As it stands, the narrative of urban history is depressing, and it leaves students unsatisfied. They wonder whether making a difference is possible. This question leads me to believe we need a new urban narrative, one still true to the “facts” but wider in its frame and more inclusive. I see bits and pieces that can be used to build it. But constructing the new frame remains an unfinished task. It is, I suggest, the underlying task of progressive politics as well as of urban history.
If you come across this book in a bookstore, I hope you will browse the Prologue, “The Death of Shorty,” and that it will draw you in to the rest of the book. Even if it does not, the story provides a concrete, vivid illustration of all the book’s themes. It shows how complicated and interconnected the issues are, and it reminds readers that the historical and sociological material in the book refers to real people, human beings struggling to survive with some dignity on the mean streets of North Philadelphia and other American cities.
I would point readers, too, to the section on the “management of marginalization” in the title chapter. For it highlights aspects of everyday experience whose significance is easy to miss. And it limns modern techniques for keeping the peace in the face of persistent, and growing, inequality. This is an area in which America is a world leader.
If you pick up the book, please also browse the Epilogue and think about the wonderful quotation from the brilliant urbanist Anaya Roy with which the book ends. I want readers to understand what the book calls “the existential dilemma of urban studies” and enter the conversation about how we can shape a new narrative that energizes, not depresses, the bright young people who want to help build a better urban future.
I want readers to take away at least four things from this book.
- An understanding of urban transformation and its consequences. To comprehend the world in which we live we need to toss out older ideas of city, suburb, and urban. The exercise is not just intellectual. It is necessary if we are to develop policies to respond to the situation as it is, not as it was not so very long ago.
- An ability to criticize statements that attribute poverty to the failings of individuals. By this point in history, it should be clear that the attribution of poverty to personal defect along with the hoary idea of the undeserving poor are intellectually bankrupt and incapable of pointing the way to effective strategies for substantially reducing the unacceptable extent of poverty in America.
- An appreciation of the positive role of government and a healthy skepticism about the ability of privatization and policies based on market-models to solve major social problems.

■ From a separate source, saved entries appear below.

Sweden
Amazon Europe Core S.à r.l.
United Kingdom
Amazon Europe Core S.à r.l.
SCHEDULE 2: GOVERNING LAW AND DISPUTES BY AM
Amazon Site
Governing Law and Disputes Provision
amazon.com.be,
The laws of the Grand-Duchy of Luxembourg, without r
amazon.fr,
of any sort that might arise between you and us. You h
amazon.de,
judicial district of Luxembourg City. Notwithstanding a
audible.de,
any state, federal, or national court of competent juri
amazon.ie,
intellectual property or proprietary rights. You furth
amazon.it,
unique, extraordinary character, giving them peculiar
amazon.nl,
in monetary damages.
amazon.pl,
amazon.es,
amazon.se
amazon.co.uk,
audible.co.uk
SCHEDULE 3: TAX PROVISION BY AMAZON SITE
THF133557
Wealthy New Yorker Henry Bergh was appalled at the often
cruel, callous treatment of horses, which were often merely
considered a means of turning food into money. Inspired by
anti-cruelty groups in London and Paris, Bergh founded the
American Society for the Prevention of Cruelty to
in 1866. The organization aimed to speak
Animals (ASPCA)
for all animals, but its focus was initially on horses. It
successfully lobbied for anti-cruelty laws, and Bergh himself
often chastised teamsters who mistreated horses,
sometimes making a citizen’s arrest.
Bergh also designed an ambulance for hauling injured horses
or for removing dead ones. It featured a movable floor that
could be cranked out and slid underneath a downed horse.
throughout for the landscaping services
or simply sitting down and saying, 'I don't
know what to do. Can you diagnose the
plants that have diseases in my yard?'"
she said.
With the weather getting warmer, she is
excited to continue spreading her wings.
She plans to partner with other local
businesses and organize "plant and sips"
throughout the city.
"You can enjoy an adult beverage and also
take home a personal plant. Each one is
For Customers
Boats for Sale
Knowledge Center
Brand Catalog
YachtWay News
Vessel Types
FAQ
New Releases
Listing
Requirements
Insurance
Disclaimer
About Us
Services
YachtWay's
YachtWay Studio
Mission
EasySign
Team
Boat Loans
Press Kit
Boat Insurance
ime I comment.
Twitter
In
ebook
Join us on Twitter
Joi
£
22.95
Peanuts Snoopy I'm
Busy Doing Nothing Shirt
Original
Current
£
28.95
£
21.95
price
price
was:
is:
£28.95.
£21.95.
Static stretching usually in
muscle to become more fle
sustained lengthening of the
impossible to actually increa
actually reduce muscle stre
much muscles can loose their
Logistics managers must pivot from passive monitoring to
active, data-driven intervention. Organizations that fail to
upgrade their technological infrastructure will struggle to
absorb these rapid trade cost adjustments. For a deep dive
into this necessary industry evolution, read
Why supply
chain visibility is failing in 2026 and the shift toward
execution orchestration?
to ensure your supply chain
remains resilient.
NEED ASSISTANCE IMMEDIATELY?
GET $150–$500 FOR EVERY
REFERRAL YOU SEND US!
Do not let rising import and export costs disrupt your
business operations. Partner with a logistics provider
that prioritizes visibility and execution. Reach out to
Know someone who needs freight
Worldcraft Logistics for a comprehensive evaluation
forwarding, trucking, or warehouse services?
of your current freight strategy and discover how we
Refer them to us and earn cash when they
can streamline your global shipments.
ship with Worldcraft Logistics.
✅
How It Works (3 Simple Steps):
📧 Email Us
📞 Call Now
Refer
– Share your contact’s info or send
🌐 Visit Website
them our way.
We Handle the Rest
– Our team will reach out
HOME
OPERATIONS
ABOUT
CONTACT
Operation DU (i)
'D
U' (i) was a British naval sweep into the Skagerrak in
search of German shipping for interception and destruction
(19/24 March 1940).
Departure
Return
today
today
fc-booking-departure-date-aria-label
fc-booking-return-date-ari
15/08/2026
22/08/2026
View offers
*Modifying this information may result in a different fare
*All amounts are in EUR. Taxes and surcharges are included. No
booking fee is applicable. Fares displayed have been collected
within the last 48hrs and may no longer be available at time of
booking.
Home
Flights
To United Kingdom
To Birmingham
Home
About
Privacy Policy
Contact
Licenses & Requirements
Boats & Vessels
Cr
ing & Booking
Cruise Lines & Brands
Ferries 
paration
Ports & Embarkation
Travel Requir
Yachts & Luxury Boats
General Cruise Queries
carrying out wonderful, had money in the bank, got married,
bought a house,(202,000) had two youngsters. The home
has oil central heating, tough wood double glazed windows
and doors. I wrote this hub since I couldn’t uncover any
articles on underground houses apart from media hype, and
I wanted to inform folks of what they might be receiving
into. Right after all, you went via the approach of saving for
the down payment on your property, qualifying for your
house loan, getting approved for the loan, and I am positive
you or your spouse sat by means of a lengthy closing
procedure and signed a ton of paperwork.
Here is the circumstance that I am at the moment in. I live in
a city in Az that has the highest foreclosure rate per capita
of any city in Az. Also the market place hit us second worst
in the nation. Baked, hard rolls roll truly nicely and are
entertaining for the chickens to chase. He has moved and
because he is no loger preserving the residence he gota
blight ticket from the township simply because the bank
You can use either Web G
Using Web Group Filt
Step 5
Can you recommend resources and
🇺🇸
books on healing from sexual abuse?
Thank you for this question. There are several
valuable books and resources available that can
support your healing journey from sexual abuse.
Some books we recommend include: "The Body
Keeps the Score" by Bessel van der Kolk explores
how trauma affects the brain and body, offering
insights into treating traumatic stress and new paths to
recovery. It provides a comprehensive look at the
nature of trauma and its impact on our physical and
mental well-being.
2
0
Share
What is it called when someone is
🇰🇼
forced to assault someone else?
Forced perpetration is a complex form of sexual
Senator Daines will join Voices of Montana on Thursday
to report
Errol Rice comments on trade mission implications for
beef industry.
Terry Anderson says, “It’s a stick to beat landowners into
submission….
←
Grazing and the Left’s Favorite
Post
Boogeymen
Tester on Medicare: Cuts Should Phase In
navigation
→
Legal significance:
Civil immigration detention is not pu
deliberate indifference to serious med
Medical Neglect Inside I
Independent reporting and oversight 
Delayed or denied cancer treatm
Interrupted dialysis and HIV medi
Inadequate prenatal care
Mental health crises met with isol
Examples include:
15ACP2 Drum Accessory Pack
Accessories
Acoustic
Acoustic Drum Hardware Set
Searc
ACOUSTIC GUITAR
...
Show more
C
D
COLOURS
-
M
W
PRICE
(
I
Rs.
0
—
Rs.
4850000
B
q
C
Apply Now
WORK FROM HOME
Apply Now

The denigration of government is one of the most corrosive public trends in recent American history. Its ugly consequences are all around us. Without strong, effective government, a vibrant, successful democracy is impossible.
- A willingness to reject the idea that there is no alternative. TINA, as the late Daniel Singer called the idea, is a powerful ideological control mechanism for disabling protest and creative thinking about possibilities for change and alternative policies. Alternatives always have existed, as they do today; the question is whether we have the imagination and will to make them happen.